A husband and wife were sentenced to prison this for paying $125,000 to participate in the college entrance exam cheating scheme for their daughter.
Gregory Abbott, 68, and Marcia Abbott, 59, of New York, N.Y., were each sentenced today by U.S. District Judge Indira Talwani to one month in prison, one year of supervised release, ordered to complete 250 hours of community service and to each pay a fine of $45,000. In May 2019, the Abbotts pleaded guilty to one count of conspiracy to commit mail fraud and honest services mail fraud.
The government recommended that the Abbotts each be sentenced to eight months in prison, one year of supervised release and a fine of $40,000.
Beginning in 2018, Gregory and Maria Abbott conspired with William “Rick” Singer and others to have their daughter’s ACT exam and SAT II subject tests corrected, thereby fraudulently inflating the scores. In April 2018, Gregory Abbott wired $50,000 to Singer’s sham charity, the Key Worldwide Foundation (KWF), to pay for the scheme. Later that month, the Abbotts’ daughter took the ACT exam at a test center in West Hollywood that Singer “controlled” through the center’s corrupt administrator. After the Abbotts’ daughter completed the exam, defendant Mark Riddell corrected her answers. As a result of the cheating scheme, the Abbotts’ daughter received a fraudulent score of 35 out of 36 on the exam.
In June 2018, the Abbotts arranged with Singer for someone to correct her daughter’s answers on the SAT subject tests to increase her score. The Abbotts then paid $75,000 to KWF. In October 2018, the Abbotts’ daughter took the exams, again at the West Hollywood test center, and again, Riddell corrected her answers. As a result of the scheme, the Abbotts’ daughter received a perfect score of 800 on the math subject test and 710 on the literature test.
The Abbotts are the 6th and 7th parents to be sentenced in the college admissions case. Case information, including the status of each defendant, charging documents and plea agreements are available here.

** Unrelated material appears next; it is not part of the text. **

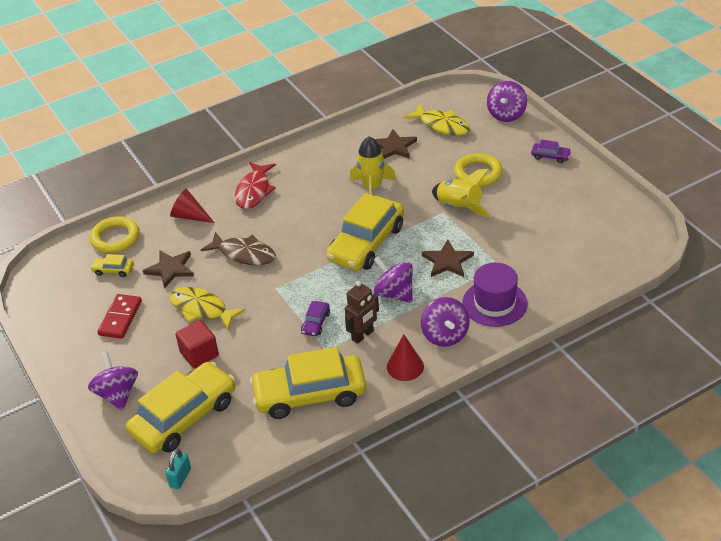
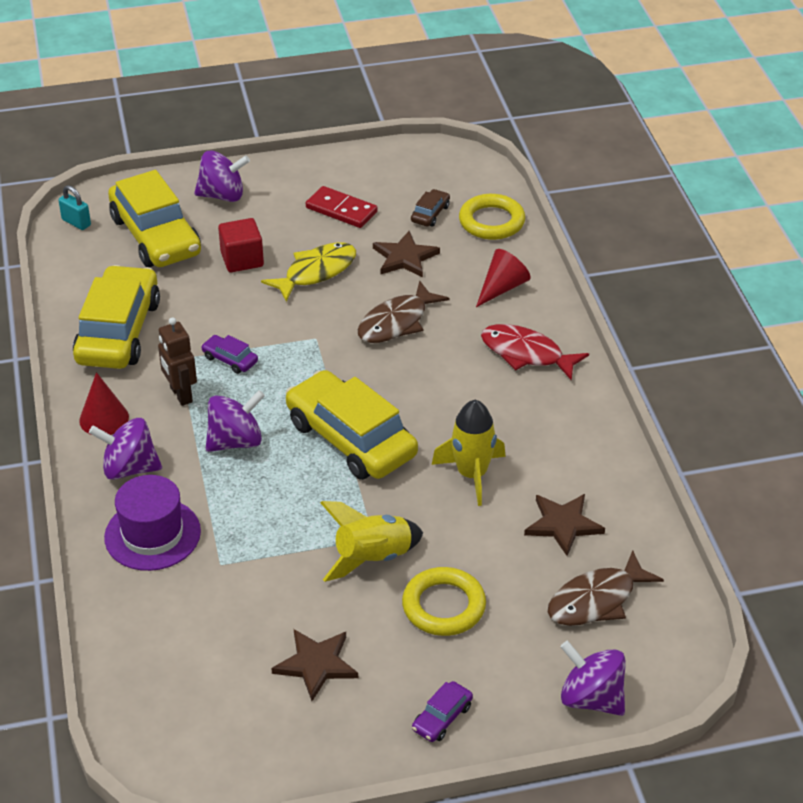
camera: 105 degrees right, 0 degrees up
(113, 270) = (430, 214): yellow car -> brown car
(442, 125) = (596, 600): yellow fish -> brown fish
(447, 261) = (264, 511): brown star -> brown star (316, 664)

United States Attorney Andrew E. Lelling; Joseph R. Bonavolonta, Special Agent in Charge of the Federal Bureau of Investigation, Boston Field Division; and Kristina O’Connell, Special Agent in Charge of the Internal Revenue Service’s Criminal Investigations in Boston made the announcement today. Assistant U.S. Attorneys Eric S. Rosen, Justin D. O’Connell, Leslie A. Wright, and Kristen A. Kearney of Lelling’s Securities and Financial Fraud Unit are prosecuting the case.